PROBLEM DETAILS
Copy the passage on employee stock options and financial misreporting word for word, keeping every figure and paragraph break.

GIVEN TEXT
Those are the main findings from the study “Rank and File Employees and the Discovery of Misreporting: The Role of Stock Options”. The study examined 784 cases at 663 different companies that were subject to class action shareholder litigation in the United States from 1996 to 2011.

According to the study, employees at firms involved in financial reporting violations received more stock options than their counterparts at firms who stick to the rules.

On average, dodgy firms granted 2.49% of the company’s total outstanding shares to employees during the period between misreporting and being caught. On the other hand, companies who didn’t misbehave only gave their staff 1.62% of total outstanding shares.

The study also found a difference between the amount of stock options violating companies granted their staff depending on whether they were misbehaving at the time. During a period of misreporting, stock options granted went up by an average of 0.32%. After it was discovered, they went down to just 1.67% of total shares.

STORED DATA

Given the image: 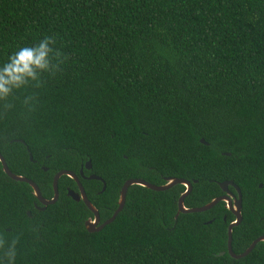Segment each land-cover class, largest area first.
I'll return each mask as SVG.
<instances>
[{"label":"trees","instance_id":"1","mask_svg":"<svg viewBox=\"0 0 264 264\" xmlns=\"http://www.w3.org/2000/svg\"><path fill=\"white\" fill-rule=\"evenodd\" d=\"M46 36L50 56L68 57L61 70L16 91L6 113L0 101V155L13 174L47 200L57 172L75 174L100 223L129 179L190 182L185 208L232 181L242 195L233 252L264 236V0H0V66ZM70 190L61 176L41 210L0 162V264L14 239V264H264V241L243 258L227 253L235 216L225 202L177 214L184 185L130 186L97 232Z\"/></svg>","mask_w":264,"mask_h":264},{"label":"water","instance_id":"2","mask_svg":"<svg viewBox=\"0 0 264 264\" xmlns=\"http://www.w3.org/2000/svg\"><path fill=\"white\" fill-rule=\"evenodd\" d=\"M201 142L205 143L203 140H201ZM30 160H32L31 156H30ZM0 162L2 164L3 172L8 177H10L12 180H15V181L25 182L31 186L34 196L37 198V200L42 205V207L40 208L41 210H43L47 205L53 204L57 201V199H58V180L61 176L66 175V176L70 177L71 179H73L77 185L78 191L75 192V191L70 190V191H68V196L71 197L75 201H83L85 206L93 213V216H94L93 219H89L85 222V228L87 229L88 232L100 231L105 225L111 223L116 218L118 213L123 208L125 198H126V193H127V190L130 186L139 185V186H142V187L154 190V191H164V190H167L174 185L181 184V185H184L186 187V190L183 194L180 195V197L178 199L177 214H179V213H191V212H204V211L211 209L215 204H217L220 201L225 202L226 208L234 214L235 221L233 223L229 224V226L227 228V253L232 258L239 259V258L245 257L246 255H248L253 250V248L256 246V244L258 242L264 241V236L258 237L242 253L235 254L233 252L232 246H231L232 229L234 226L238 225L241 221L242 195H241V191H240L239 187L235 183H233L232 181H224V182L219 184L221 190L223 192H225V195L217 197V198L213 199L211 202H209L208 204H205L201 207L185 208L183 201H184V198L188 195V193L191 190V183L190 182H188L186 180H182V179L171 178V179L167 180V183L165 185L156 186V185L150 184V183H148L144 180H141V179H129V180L125 181L123 186L121 187L117 209L114 211V213L112 214V216L110 218H108L106 221L100 223L99 213H98L97 209L88 200L86 193H85V190H84L82 184L80 183L79 178L75 174L68 172V171H64V170L57 172L54 175L53 182H52L53 197L51 199L47 200L41 196L39 188L37 187V185L33 181H31V180H29L23 176L13 174L8 169V167L5 163V160L3 159V157L1 155H0ZM85 168H86V170L91 169V162L90 161L86 162ZM80 176L82 178H85L83 175V170H80ZM87 179H94V180L102 181V179L96 175H90L89 177H87ZM229 186H231L235 190L236 195H234L229 190V188H228ZM103 189H104V182H103ZM27 214L29 215V213H27ZM223 254H224V252H220L218 255L221 256Z\"/></svg>","mask_w":264,"mask_h":264},{"label":"clouds","instance_id":"3","mask_svg":"<svg viewBox=\"0 0 264 264\" xmlns=\"http://www.w3.org/2000/svg\"><path fill=\"white\" fill-rule=\"evenodd\" d=\"M55 43V37L46 36L34 46L20 47L8 57V61L3 66H0V101L4 102L5 113L13 107V104L9 102V97H14L16 91L28 87L30 82H35L33 86L40 87L43 73L54 74L55 71L61 70L59 64L64 63L68 57L62 56L59 51H55L54 55L50 56L54 50L49 45ZM53 60L58 63H54ZM31 99L34 97H27L24 104L27 105ZM17 242L18 239H14L12 246L5 252L9 264H14ZM3 247L4 240L0 238V249Z\"/></svg>","mask_w":264,"mask_h":264},{"label":"flooded vegetation","instance_id":"4","mask_svg":"<svg viewBox=\"0 0 264 264\" xmlns=\"http://www.w3.org/2000/svg\"><path fill=\"white\" fill-rule=\"evenodd\" d=\"M231 191V190H230ZM232 192V191H231Z\"/></svg>","mask_w":264,"mask_h":264}]
</instances>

RESULT FOR THIS TASK
Those are the main findings from the study “Rank and File Employees and the Discovery of Misreporting: The Role of Stock Options”. The study examined 784 cases at 663 different companies that were subject to class action shareholder litigation in the United States from 1996 to 2011.

According to the study, employees at firms involved in financial reporting violations received more stock options than their counterparts at firms who stick to the rules.

On average, dodgy firms granted 2.49% of the company’s total outstanding shares to employees during the period between misreporting and being caught. On the other hand, companies who didn’t misbehave only gave their staff 1.62% of total outstanding shares.

The study also found a difference between the amount of stock options violating companies granted their staff depending on whether they were misbehaving at the time. During a period of misreporting, stock options granted went up by an average of 0.32%. After it was discovered, they went down to just 1.67% of total shares.